I've got some ideas for a workaround for that, but I haven't decided on one or implemented it yet:

(A) would involve having my mod viewer always run before the game and be the place people enable and disable mods rather than using the in-game screen. If it detects a mod that hasn't been installed into mods.sqlite yet, it could either (1) know the mod should be enabled because the user selected it, or because it parsed the EnabledByDefault element; (2) actually update mods.sqlite itself--I'm parsing all the info needed to do so, but that wouldn't be very future proof if they add more elements to .modinfo later; or (3) shell Civ6 in a hidden window to get the mod installled, then kill it (Civ6, not the mod, that is).

(B) would involve having the injected DLL rescan mods.sqlite any time the game has updated it to look for mods now enabled that weren't enabled on startup and which contain files that need to be redirected at startup, and inform the user that Civ6 needs to restart to implement the changes--and then maybe go ahead and restart it for them.
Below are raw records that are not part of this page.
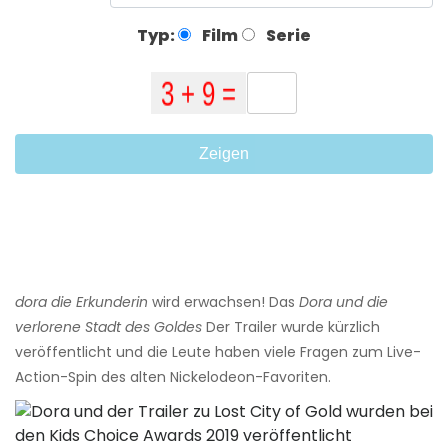
Typ:
Film
Serie
Zeigen
dora die Erkunderin
wird erwachsen! Das
Dora und die
verlorene Stadt des Goldes
Der Trailer wurde kürzlich
veröffentlicht und die Leute haben viele Fragen zum Live-
Action-Spin des alten Nickelodeon-Favoriten.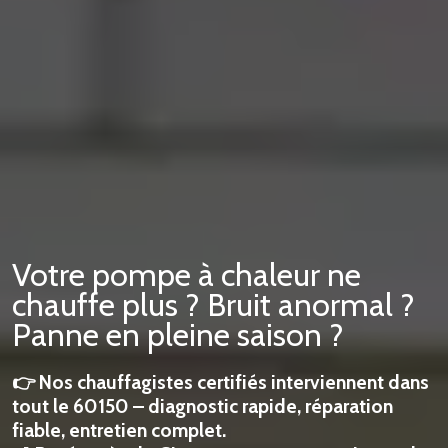
Votre pompe à chaleur ne
chauffe plus ? Bruit anormal ?
Panne en pleine saison ?
👉 Nos chauffagistes certifiés interviennent dans
tout le 60150 – diagnostic rapide, réparation
fiable, entretien complet.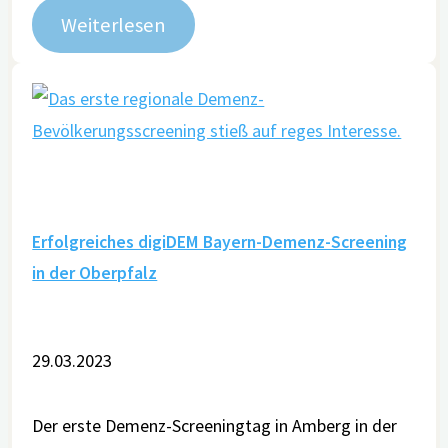
Weiterlesen
Erfolgreiches digiDEM Bayern-Demenz-Screening
in der Oberpfalz
29.03.2023
Der erste Demenz-Screeningtag in Amberg in der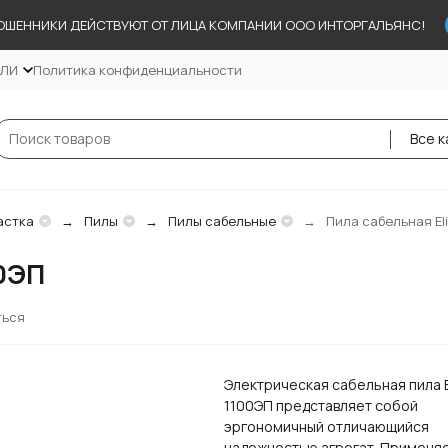
ОШЕННИКИ ДЕЙСТВУЮТ ОТ ЛИЦА КОМПАНИИ ООО ИНТОРГАЛЬЯНС!
ЕЛИ
Политика конфиденциальности
Все к
астка
Пилы
Пилы сабельные
Пила сабельная El
00ЭП
ться
Электрическая сабельная пила E
1100ЭП представляет собой
эргономичный отличающийся
надежностью агрегат. Применя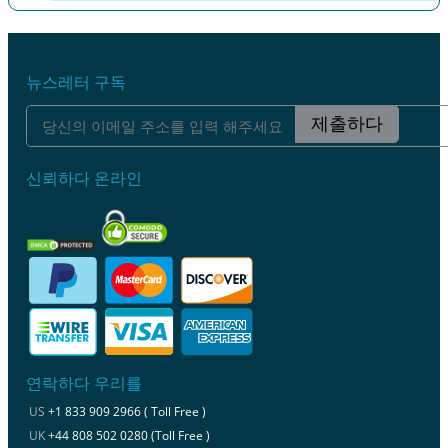
이전
다음
뉴스레터 구독
제출하다
신뢰하다 온라인
연락하다 우리를
US
+1 833 909 2966 ( Toll Free )
UK
+44 808 502 0280 (Toll Free )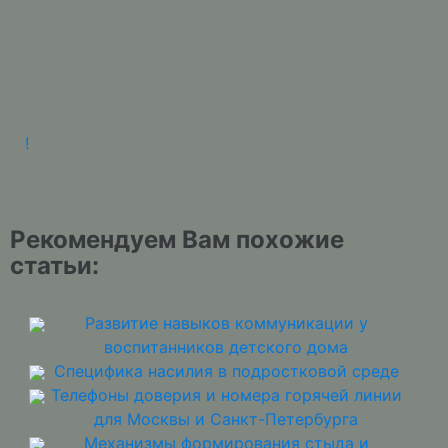
!
Рекомендуем Вам похожие
статьи:
Развитие навыков коммуникации у
воспитанников детского дома
Специфика насилия в подростковой среде
Телефоны доверия и номера горячей линии
для Москвы и Санкт-Петербурга
Механизмы формирования стыда и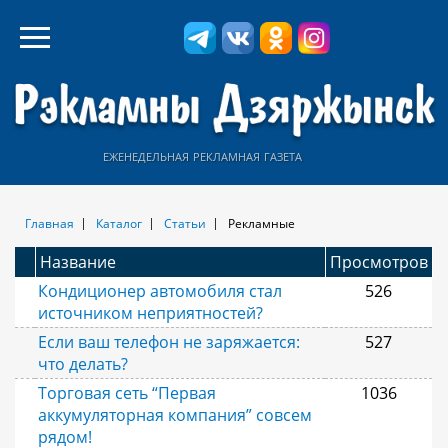
еженедельная рекламная газета
Главная
Каталог
Статьи
Рекламные
Название
Просмотров
Кондиционер автомобиля стал
526
источником неприятностей?
Если ваш телефон не заряжается:
527
что делать?
Торговая сеть “Первая
1036
аккумуляторная компания” совсем
рядом!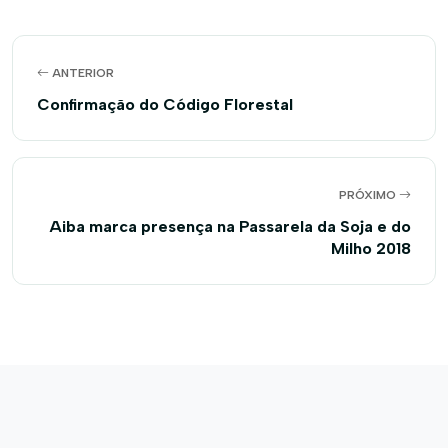
ANTERIOR
Confirmação do Código Florestal
PRÓXIMO
Aiba marca presença na Passarela da Soja e do
Milho 2018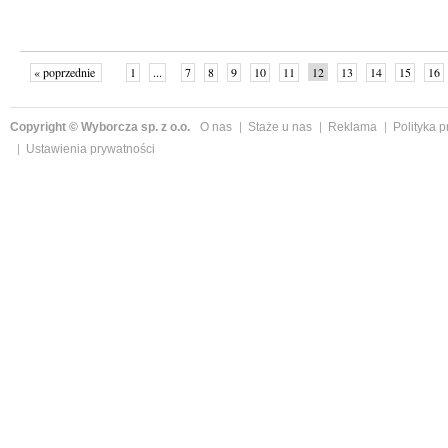
« poprzednie
1
...
7
8
9
10
11
12
13
14
15
16
Copyright © Wyborcza sp. z o.o.
O nas
Staże u nas
Reklama
Polityka 
Ustawienia prywatności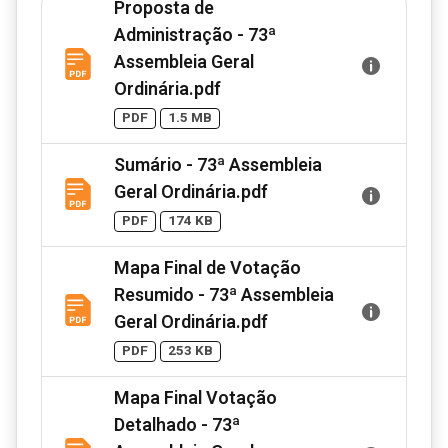
Proposta de
Administração - 73ª
Assembleia Geral
Ordinária.pdf
PDF
1.5 MB
Sumário - 73ª Assembleia
Geral Ordinária.pdf
PDF
174 KB
Mapa Final de Votação
Resumido - 73ª Assembleia
Geral Ordinária.pdf
PDF
253 KB
Mapa Final Votação
Detalhado - 73ª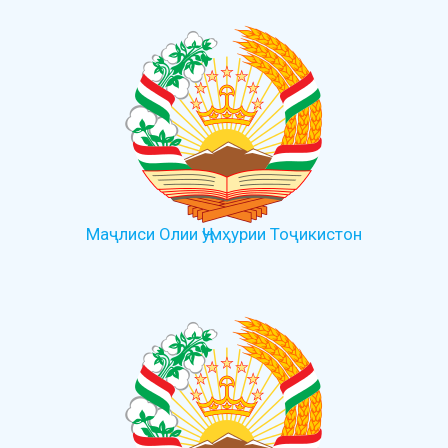
Маҷлиси Олии Ҷумҳурии Тоҷикистон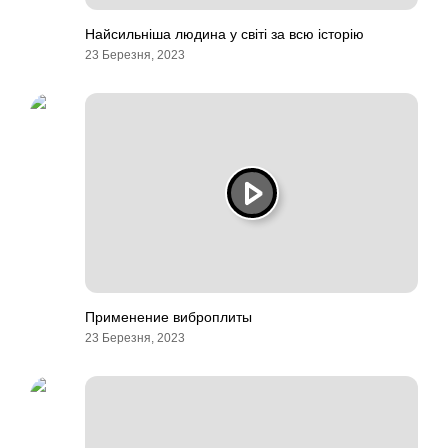
Найсильніша людина у світі за всю історію
23 Березня, 2023
Применение виброплиты
23 Березня, 2023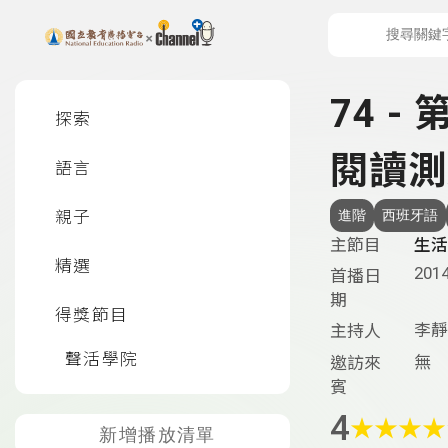
上方功能區塊
左側邊選單
74 -
探索
閱讀測
語言
親子
進階
西班牙語
主節目
生活
精選
2014
首播日
期
得獎節目
李靜
主持人
聲活學院
無
邀訪來
賓
4
★
★
★
★
新增播放清單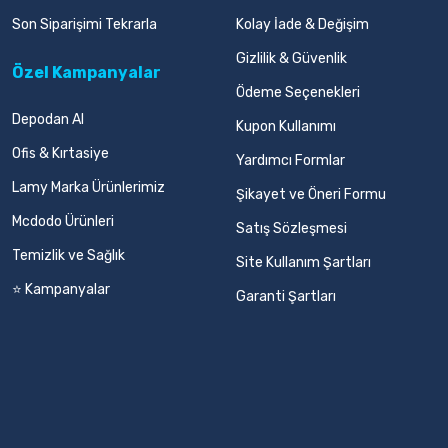
Son Siparişimi Tekrarla
Kolay İade & Değişim
Gizlilik & Güvenlik
Özel Kampanyalar
Ödeme Seçenekleri
Depodan Al
Kupon Kullanımı
Ofis & Kırtasiye
Yardımcı Formlar
Lamy Marka Ürünlerimiz
Şikayet ve Öneri Formu
Mcdodo Ürünleri
Satış Sözleşmesi
Temizlik ve Sağlık
Site Kullanım Şartları
⭐ Kampanyalar
Garanti Şartları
That probably needs to be part of any solution, as it will also take care of mods they manually turn on or off in the game.

(C) A combination of (A) and (B).

I also still don't have a good solution for loading games with a different mod set than the ones currently enabled--the only solution I've got so far is to require users to manually enable and disable mods to match a saved game before they load it.
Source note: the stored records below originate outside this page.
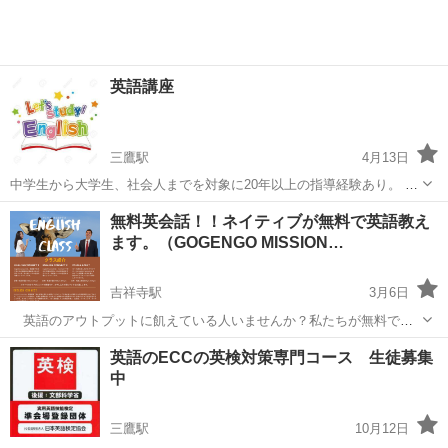
英語講座
三鷹駅
4月13日
中学生から大学生、社会人までを対象に20年以上の指導経験あり。 講
師はカナダ人（トロント出身）。対面あるいはオンラインでの個別レ
東京
武蔵野市
三鷹駅
英会話
トロント
無料英会話！！ネイティブが無料で英語教え
ッスンまたは少人数のグループレッスンを希望する生徒募集中。
ます。（GOGENGO MISSION…
TOEIC、TOEFL、ビジネス英語...
吉祥寺駅
3月6日
英語のアウトプットに飢えている人いませんか？私たちが無料でお
手伝いします！現在ZOOMを通して、グループ、個人の英会話を無料
東京
武蔵野市
吉祥寺駅
英会話
無料
英語のECCの英検対策専門コース 生徒募集
で提供しています。アメリカから来たキリスト教教会のボランティア
中
宣教師が教えるので、どこまで行っても...
三鷹駅
10月12日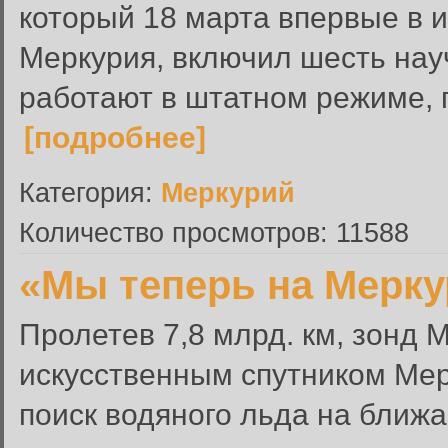
который 18 марта впервые в 
Меркурия, включил шесть нау
работают в штатном режиме, г
[подробнее]
Категория:
Меркурий
Количество просмотров: 11588
«Мы теперь на Мерк
Пролетев 7,8 млрд. км, зонд
искусственным спутником Мерк
поиск водяного льда на ближ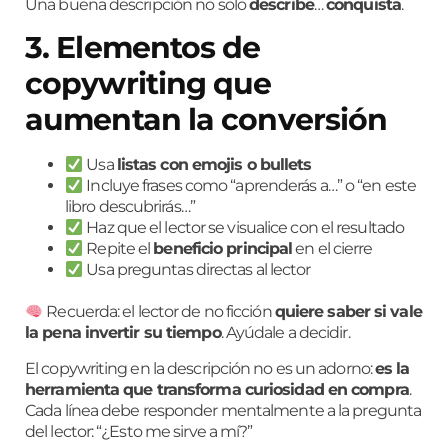
Una buena descripción no solo
describe
…
conquista
.
3. Elementos de
copywriting que
aumentan la conversión
Usa
listas con emojis o bullets
Incluye frases como “aprenderás a…” o “en este
libro descubrirás…”
Haz que el lector se visualice con el resultado
Repite el
beneficio principal
en el cierre
Usa preguntas directas al lector
Recuerda: el lector de no ficción
quiere saber si vale
la pena invertir su tiempo
. Ayúdale a decidir.
El copywriting en la descripción no es un adorno:
es la
herramienta que transforma curiosidad en compra
.
Cada línea debe responder mentalmente a la pregunta
del lector: “¿Esto me sirve a mí?”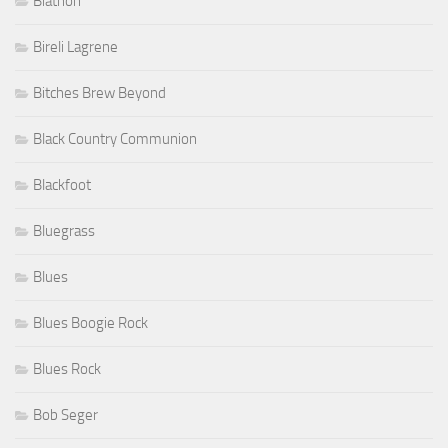
Biathon
Bireli Lagrene
Bitches Brew Beyond
Black Country Communion
Blackfoot
Bluegrass
Blues
Blues Boogie Rock
Blues Rock
Bob Seger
What I really need is a way to force the game to reload the things it loads on startup again after startup, but that isn't simple, and I suspect that's the reason Firaxis is taking so long to improve the modding system, they've got to rework that code to make reloading possible which probably means changing a lot of hard-coded stuff.

The mod viewer in (A) would basically be a slimmed down version of my Mod Manager with only the parts useful for a user--i.e., without the parts for modders like viewing file differences, manually-aided mod merging, etc. It would list all the installed mods with version, title, teaser, and author information, and whether they were enabled or not; let the user enabled, disable, or delete them; warn if 2 enabled mods had a detectable conflict (in terms of <ImportFiles> or start-up redirected files, I'm not going to parse the <UpdateDatabase> files and try to figure out what database changes might conflict at this point); allow them to group mods together to be enabled or disabled all at once; allow clicking to shell to a website if the .modinfo contained one; and let users install new mods by selecting a .zip, .7z, .gz, etc. file which it would then unpack to the mods directory for them (for users who have trouble figuring out how to unpack mods to the right place). I've got most of that coded in my Mod Manager already, I'd just need to put a simpler UI in front of it.

BTW, they got rid of <EnabledAtStartup> in the last patch and replaced it with <DisabledAtStartup>. I think all that element does is turn the mod off every time the game starts, which you really only want to do for the tutorial (the only .modinfo that uses it), so everything without <EnabledAtStartup> was defaulting to 1 for it; and since it makes more sense for a default value to be 0 than 1, they changed it to <DisabledAtStartup> so the default value could be 0 if the element isn't present.
 
After a quick review of the new Poland_Jadwiga DLC, it looks like most of what I was going to do with this project they've already fixed:

I see a new <Icons> element;
It looks like <ModArt> is finally working;
<GameScripts> now apparently work on reload.

I'm got some testing to do, but this entire project is probably no longer needed.